◆ **Instruction 1**
Please retype the HBase timestamp post between "In this post" and "and a timestamp.", inclusive.
◆ **Instruction 2**
Write the next part of the post on HBase explicit timestamps and memstoreTS, picking up after its last line.

◆ **Quoted text**
:::
Sunday, September 16, 2012

KeyValue explicit timestamps vs memstoreTS

In this post I tried to summarize HBase's ACID implementation. This topic was also the main subject of my talk at HBaseCon.

I talked to a few folks afterwards, and it seems there is some general confusion about the memstoreTS (and MVCC) and how it relates to the explicit timestamp stored with each KeyValue.


The key difference is that the timestamp is part of the data model. Each KeyValue has a rowkey, a column identifier, a value... and a timestamp.
An application can retrieve and set the timestamp, decide as of which timestamp(s) it wants to see a certain value, etc. It should be considered as just another part of a column (a KeyValue pair to be specific) that happens to have special meaning.

The memstoreTS on the other hand is a construct purely internal to HBase. Even though it is called a timestamp (TS), it has nothing to do with time, but is just a monotonically increasing "transaction number". It is used to control visibility (MVCC) of a "transaction" in HBase (i.e. a Put or Delete operation), so that changes are not partially visible.

Remember that the explicit timestamp is part of the application data that gets changed by a transaction.

Say you have two concurrent threads that update the same columns on the same row (a row is the unit at which HBase provides transactions):
Thread1, Put: c1 = a, c2 =b
Thread2, Put: c1 = x, c2 =y

That's cool. One of the threads will be first, HBase makes sure (via the memstoreTS) that Puts are not partially visible, and also makes sure that all explicit timestamp are set to the same value for the same Put operation.
So any client (looking at the latest timestamp) will either see (a,b) or (x,y).

Things get more confusing when a client sets the explicit timestamp of (say) a Put. Again consider this example where two concurrent threads both issue a Put to the same columns of the same row, but set different timestamps:

Thread1, Put: c1(t1) = a, c2(t2) =b
Thread2, Put: c1(t2) = x, c2(t1) =y
(t2>t1)
:::
◆ **Supplied entries**
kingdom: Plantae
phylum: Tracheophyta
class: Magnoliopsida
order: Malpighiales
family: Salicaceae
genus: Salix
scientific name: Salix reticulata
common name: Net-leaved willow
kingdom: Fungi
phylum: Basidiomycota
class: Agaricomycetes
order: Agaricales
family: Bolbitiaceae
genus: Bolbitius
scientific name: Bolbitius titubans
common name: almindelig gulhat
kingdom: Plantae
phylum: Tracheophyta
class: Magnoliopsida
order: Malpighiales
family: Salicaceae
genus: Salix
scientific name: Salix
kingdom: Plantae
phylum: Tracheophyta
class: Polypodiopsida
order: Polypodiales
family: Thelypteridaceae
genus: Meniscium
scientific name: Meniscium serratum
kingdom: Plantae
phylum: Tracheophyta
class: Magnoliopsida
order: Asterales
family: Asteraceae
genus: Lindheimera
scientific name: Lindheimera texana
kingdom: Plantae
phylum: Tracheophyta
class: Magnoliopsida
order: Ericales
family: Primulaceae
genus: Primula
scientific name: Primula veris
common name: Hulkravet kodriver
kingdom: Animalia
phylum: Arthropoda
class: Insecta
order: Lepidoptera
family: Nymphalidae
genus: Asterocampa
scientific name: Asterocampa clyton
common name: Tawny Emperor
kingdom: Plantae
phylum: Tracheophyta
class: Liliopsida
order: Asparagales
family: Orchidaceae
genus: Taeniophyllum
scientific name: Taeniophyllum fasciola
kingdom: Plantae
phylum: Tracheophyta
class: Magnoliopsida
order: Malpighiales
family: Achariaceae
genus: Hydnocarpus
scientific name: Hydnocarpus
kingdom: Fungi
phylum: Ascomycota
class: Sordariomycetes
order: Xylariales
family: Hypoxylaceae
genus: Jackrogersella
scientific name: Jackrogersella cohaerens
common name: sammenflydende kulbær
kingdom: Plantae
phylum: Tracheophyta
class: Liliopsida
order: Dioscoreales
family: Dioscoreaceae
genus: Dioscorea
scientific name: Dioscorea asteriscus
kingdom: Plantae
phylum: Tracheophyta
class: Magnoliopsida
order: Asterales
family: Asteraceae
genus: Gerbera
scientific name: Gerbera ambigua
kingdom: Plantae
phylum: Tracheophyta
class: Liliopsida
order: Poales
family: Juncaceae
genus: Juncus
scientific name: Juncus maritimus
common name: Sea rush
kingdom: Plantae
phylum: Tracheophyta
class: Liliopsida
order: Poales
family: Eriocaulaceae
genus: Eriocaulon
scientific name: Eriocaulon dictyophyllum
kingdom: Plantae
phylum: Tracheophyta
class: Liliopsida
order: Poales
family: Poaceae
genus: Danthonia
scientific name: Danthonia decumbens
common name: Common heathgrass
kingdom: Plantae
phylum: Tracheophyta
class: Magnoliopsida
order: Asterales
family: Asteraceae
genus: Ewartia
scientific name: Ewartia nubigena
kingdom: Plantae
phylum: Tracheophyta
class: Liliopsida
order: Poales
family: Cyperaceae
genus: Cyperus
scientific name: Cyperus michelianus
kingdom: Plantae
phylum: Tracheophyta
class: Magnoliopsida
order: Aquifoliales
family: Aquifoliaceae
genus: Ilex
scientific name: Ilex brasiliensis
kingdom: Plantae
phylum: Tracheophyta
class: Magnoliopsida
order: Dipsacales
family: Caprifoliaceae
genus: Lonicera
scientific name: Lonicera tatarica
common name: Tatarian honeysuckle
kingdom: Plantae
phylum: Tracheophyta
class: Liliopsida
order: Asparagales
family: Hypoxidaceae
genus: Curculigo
:::
◆ **Exercise answer 1**
In this post I tried to summarize HBase's ACID implementation. This topic was also the main subject of my talk at HBaseCon.

I talked to a few folks afterwards, and it seems there is some general confusion about the memstoreTS (and MVCC) and how it relates to the explicit timestamp stored with each KeyValue.


The key difference is that the timestamp is part of the data model. Each KeyValue has a rowkey, a column identifier, a value... and a timestamp.

◆ **Exercise answer 2**
So what will a client see?

The first observation is still that each Put is seen in its entirety, or not at all.

If a Get just retrieves the latest versions and does so after both Thread1 and Thread2 finished it will see:
c1(t2) = x, c2(t2) = b

This is where many people get confused.

It looks like we're seeing mixed data from multiple Puts. Well, in fact we do, but we asked for only the latest versions, which include values from different transactions; so that is OK and correct.

To understand this better let's perform a Get of all versions. (i.e. call setMaxVersions() on your Get). Now we'll potentially see this:
  • nothing (if the Get happens to be processed before either the Puts).
  • c1(t1) = a, c2(t2) = b (Thread1 was processed first, and Thread2 is not yet finished)
  • c1(t2) = x, c2(t1) = y (Thread2 was processed first, and Thread1 is not yet finished)
  • c1(t1) = a, c1(t2) = x, c2(t1) = y, c2(t2) = b (both Thread1 and Thread2 finished)
We see that each Put indeed is either completely visible or not at all, and that HBase correctly avoid visibility of a partial Put operation.
In addition we can confirm that the timestamp is part of the data model that HBase exposes to clients, and the transaction visibility has nothing to do with the application controlled/visible timestamps.

Lastly in this scenario we also see that it is impossible for a client to piece together the state of the row at precise transaction boundaries.
Assuming both Thread1 and Thread2 have finished, a client can request the state as of t1 (in which case it gets c1(t1) = a, c2(t1) = y) or as of t2 (in which case it'll see c1(t2) = x, c2(t2) = b).

This behavior is the same as you'd expect from a relational database - the current state is the result of many past transactions; with the extra mental leap that the timestamp is actually part of the data model in HBase.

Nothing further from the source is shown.